We have significantly increased 1-year overall survival (OS) and median OS, especially with the targeted therapies and immune checkpoint inhibitors. [In my presentation], I discussed RET-, MET-, TRK-, and HER2-mutated tumors as well as the definition of high TMB and its usage.
How can community oncologists distinguish between the available assays?
I always try to use a tissue-based test; most of us at Stephenson Cancer Center are using FoundationOne. Right now, there is no direct head-to-head comparison among NGS assays, so you cannot say one is better than the other. Your decision is based on what you're comfortable with and what the patient’s insurance prefers. The second emerging method is blood-based testing. My preference is tissue, but if I don't have enough tissue, I'm very comfortable doing a blood panel. Some of the data show that sensitivity [in the blood] is at least 80% as good as tissue testing. There are some data from Guardant Health suggesting that we may be able to detect some mutations via blood that we are not able to find with tissue.
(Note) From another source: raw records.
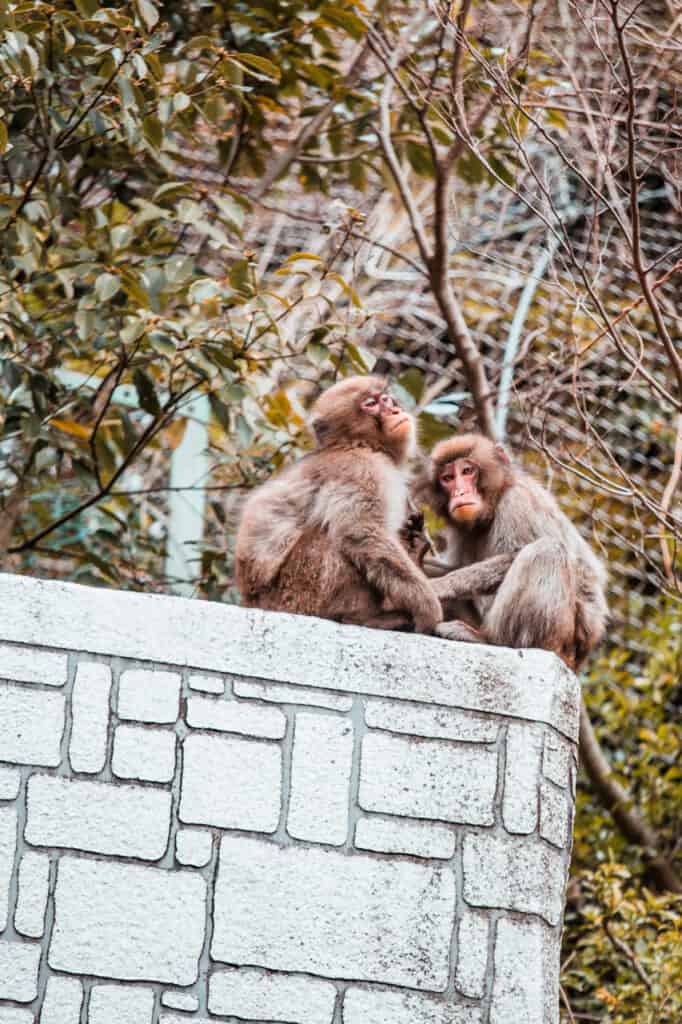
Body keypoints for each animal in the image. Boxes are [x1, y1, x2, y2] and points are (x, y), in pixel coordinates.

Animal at [235, 375, 443, 634]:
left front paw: (413, 543)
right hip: (296, 595)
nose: (395, 410)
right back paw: (357, 616)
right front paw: (427, 608)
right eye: (370, 404)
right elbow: (360, 532)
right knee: (333, 535)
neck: (360, 444)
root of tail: (252, 601)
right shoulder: (361, 469)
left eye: (385, 399)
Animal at [417, 434, 608, 669]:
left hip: (562, 640)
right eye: (448, 478)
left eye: (467, 471)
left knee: (547, 551)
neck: (497, 497)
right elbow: (454, 565)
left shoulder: (516, 501)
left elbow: (513, 556)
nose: (460, 492)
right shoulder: (463, 530)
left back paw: (490, 639)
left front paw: (439, 586)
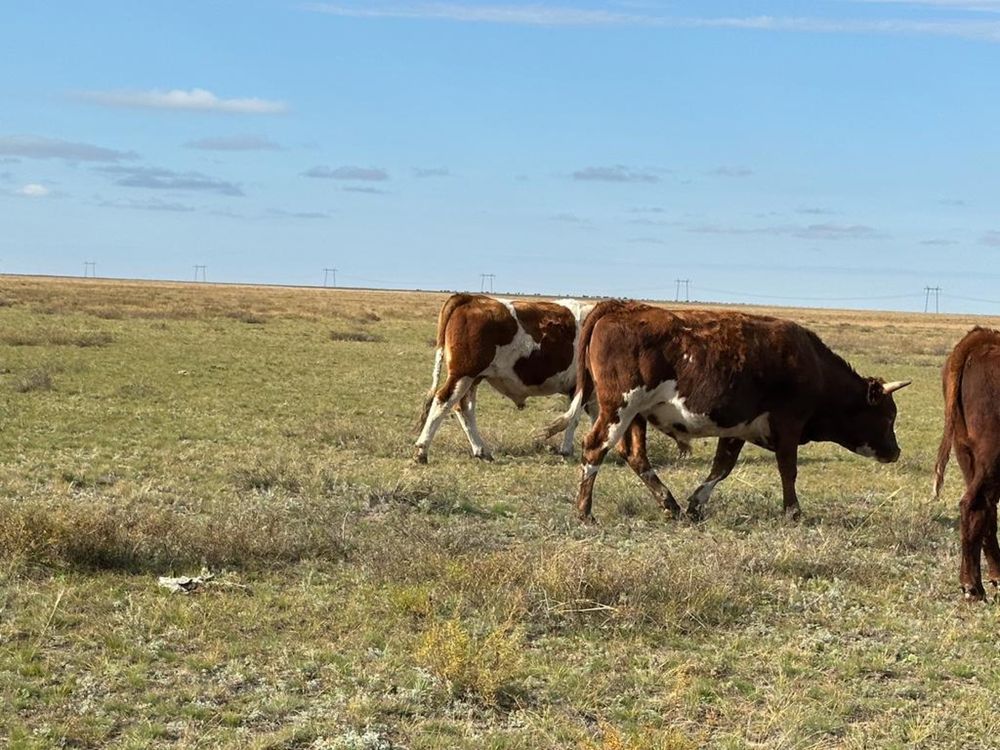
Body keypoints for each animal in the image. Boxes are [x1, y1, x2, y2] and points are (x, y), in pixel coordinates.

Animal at [414, 294, 592, 464]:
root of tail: (469, 298)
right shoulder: (585, 386)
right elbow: (575, 418)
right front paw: (567, 451)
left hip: (472, 378)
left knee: (464, 407)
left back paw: (481, 451)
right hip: (462, 374)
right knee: (443, 401)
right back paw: (422, 451)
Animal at [548, 302, 916, 524]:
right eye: (888, 416)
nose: (896, 451)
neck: (815, 367)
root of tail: (618, 306)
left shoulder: (737, 429)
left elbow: (721, 468)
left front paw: (696, 504)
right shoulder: (789, 424)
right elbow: (788, 470)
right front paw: (793, 512)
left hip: (635, 414)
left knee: (635, 455)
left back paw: (670, 505)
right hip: (619, 407)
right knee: (595, 447)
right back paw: (585, 512)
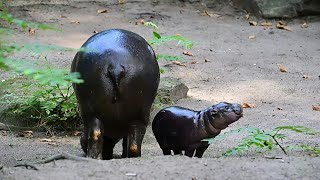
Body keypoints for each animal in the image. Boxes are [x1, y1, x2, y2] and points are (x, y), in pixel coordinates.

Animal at [71, 28, 159, 160]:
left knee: (95, 133)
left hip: (90, 110)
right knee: (134, 142)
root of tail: (115, 65)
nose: (82, 141)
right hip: (139, 114)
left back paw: (93, 158)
Will TMB assume a greater role in the future?
Down the road, maybe [it will]. I cannot foresee how it will play out in the future. For the time being, it's a practical issue. By the time you're ready to treat patients, you won't have a TMB analysis available. If a TMB analysis becomes available, there may be some people who will choose [immunotherapy], especially in patients who do not express high levels of PD-L1. Some of those patients will be considered candidates for the combination of ipilimumab (Yervoy) and nivolumab (Opdivo).
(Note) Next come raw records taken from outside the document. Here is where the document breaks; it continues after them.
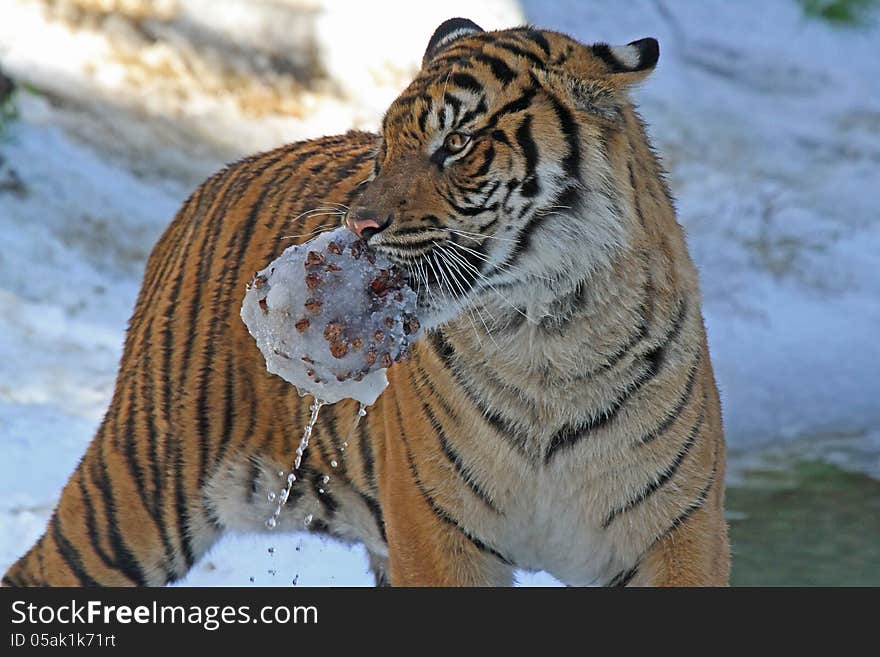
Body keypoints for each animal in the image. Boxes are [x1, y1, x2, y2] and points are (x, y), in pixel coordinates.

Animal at [1, 18, 728, 588]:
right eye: (387, 145)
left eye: (457, 142)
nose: (361, 224)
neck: (546, 336)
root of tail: (208, 185)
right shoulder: (437, 535)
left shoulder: (679, 531)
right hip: (140, 489)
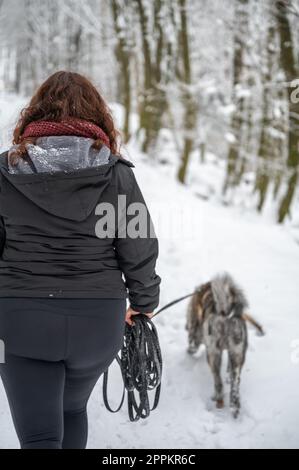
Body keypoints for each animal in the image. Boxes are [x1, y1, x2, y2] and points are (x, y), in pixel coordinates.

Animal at [188, 272, 264, 418]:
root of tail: (224, 314)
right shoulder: (232, 352)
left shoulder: (196, 331)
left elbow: (193, 341)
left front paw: (190, 350)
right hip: (238, 352)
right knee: (235, 382)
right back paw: (234, 406)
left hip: (213, 354)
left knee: (218, 381)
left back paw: (218, 398)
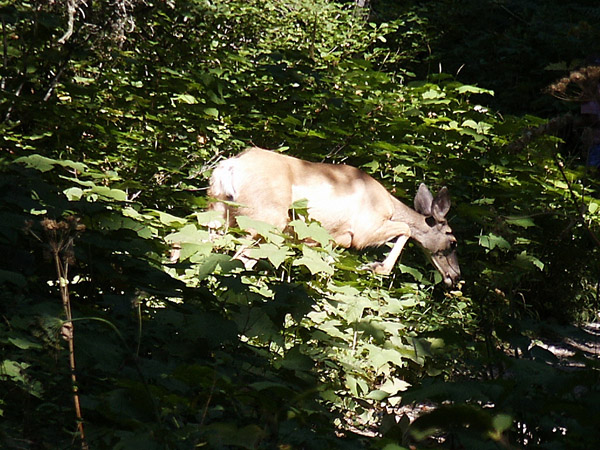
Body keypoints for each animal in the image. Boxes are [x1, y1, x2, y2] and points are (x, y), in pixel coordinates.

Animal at [207, 148, 460, 284]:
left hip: (218, 211)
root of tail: (230, 166)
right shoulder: (364, 231)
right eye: (453, 240)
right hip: (264, 220)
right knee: (239, 258)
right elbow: (406, 229)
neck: (387, 204)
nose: (456, 276)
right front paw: (376, 267)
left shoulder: (332, 239)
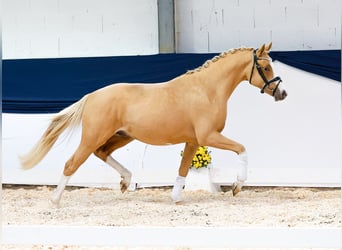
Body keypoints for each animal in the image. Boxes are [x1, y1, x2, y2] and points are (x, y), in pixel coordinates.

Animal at [20, 42, 286, 204]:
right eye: (264, 67)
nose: (281, 94)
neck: (206, 90)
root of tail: (91, 96)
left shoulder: (193, 141)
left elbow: (182, 170)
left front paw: (176, 198)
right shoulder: (208, 136)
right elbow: (242, 149)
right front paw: (236, 187)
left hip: (122, 136)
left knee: (102, 152)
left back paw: (126, 181)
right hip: (94, 136)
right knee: (72, 163)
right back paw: (55, 201)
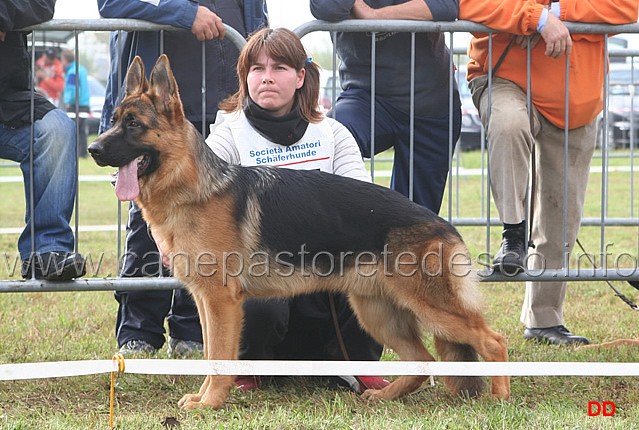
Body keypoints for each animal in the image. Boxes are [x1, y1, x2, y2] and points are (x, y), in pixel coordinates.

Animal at [89, 55, 510, 412]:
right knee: (422, 363)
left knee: (493, 341)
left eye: (133, 125)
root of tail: (443, 225)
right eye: (113, 120)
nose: (92, 149)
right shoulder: (207, 302)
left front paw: (210, 403)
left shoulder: (221, 302)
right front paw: (206, 398)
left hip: (429, 307)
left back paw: (499, 396)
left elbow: (220, 357)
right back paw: (384, 395)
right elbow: (210, 355)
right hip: (376, 312)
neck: (194, 187)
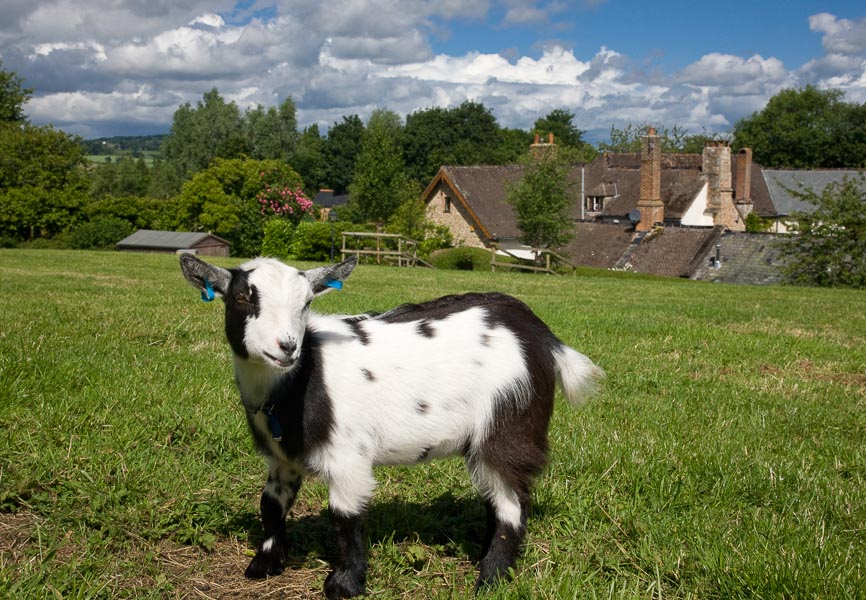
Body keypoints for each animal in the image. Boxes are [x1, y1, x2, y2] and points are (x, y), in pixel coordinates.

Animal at [181, 254, 600, 600]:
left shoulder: (348, 457)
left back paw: (489, 579)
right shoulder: (282, 458)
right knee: (495, 499)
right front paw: (264, 564)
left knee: (513, 505)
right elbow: (271, 505)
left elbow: (345, 518)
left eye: (307, 303)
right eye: (241, 298)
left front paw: (344, 585)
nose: (286, 347)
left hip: (509, 423)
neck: (301, 378)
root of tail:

Could you discuss the progress that has been made with KRAS inhibitors?
KRAS is an important target, as it is one of the most common mutations we find in patients with NSCLC. Small studies have been popping up over the last 5 to 7 years. Unfortunately, nothing has been very promising until now. We are anxiously waiting for something to change the whole scenario.
Can you discuss the HER2 mechanism in NSCLC?
There is a difference between the HER2 alteration that drives breast cancer compared with the HER2 alteration that drives NSCLC. When we say HER2-positive breast cancer, that means HER2-overexpressing breast cancers. In lung cancer, we are talking more about a HER2 mutation. Some studies were done with trastuzumab (Herceptin) in lung cancer; unfortunately, those studies were done in patients with HER2-overexpression. In NSCLC, HER2 is a driver mutation; therefore, those studies were negative.
When trastuzumab was tested in combination with chemotherapy, the response rate was 50%. There was some criticism that those response rates were due to the chemotherapy; however, the response rates were higher than what we’ve seen traditionally. There are some phase II studies with ado-trastuzumab emtansine (T-DM1; Kadcyla). In fact, the National Comprehensive Cancer Network has listed T-DM1 as their preferred choice for patients with HER2-mutated NSCLC. There are some small molecular TKIs that are being evaluated in the field of NSCLC as well.
Could you share some insight on larotrectinib (Vitrakvi) and the impact it has had on patients with NTRK fusions?
It's a very effective drug. The approval is indicated in all solid tumor types in adult and pediatric patients who harbor an NTRK gene rearrangement. The prevalence [of NTRK fusions] in NSCLC is not very high; it ranges from 1% to 2%. However, when we are doing big gene panels and NGS, we will be able to find some of those patients.
What other biomarker-driven trials are you excited about?
The Lung Master Protocol is an exciting trial in the second-line setting. Unfortunately, there are some hiccups in that study. We haven't been able to enroll many patients, but we are evaluating new targets in that trial. That is one of the biggest trials right now that is being done in patients with lung cancer.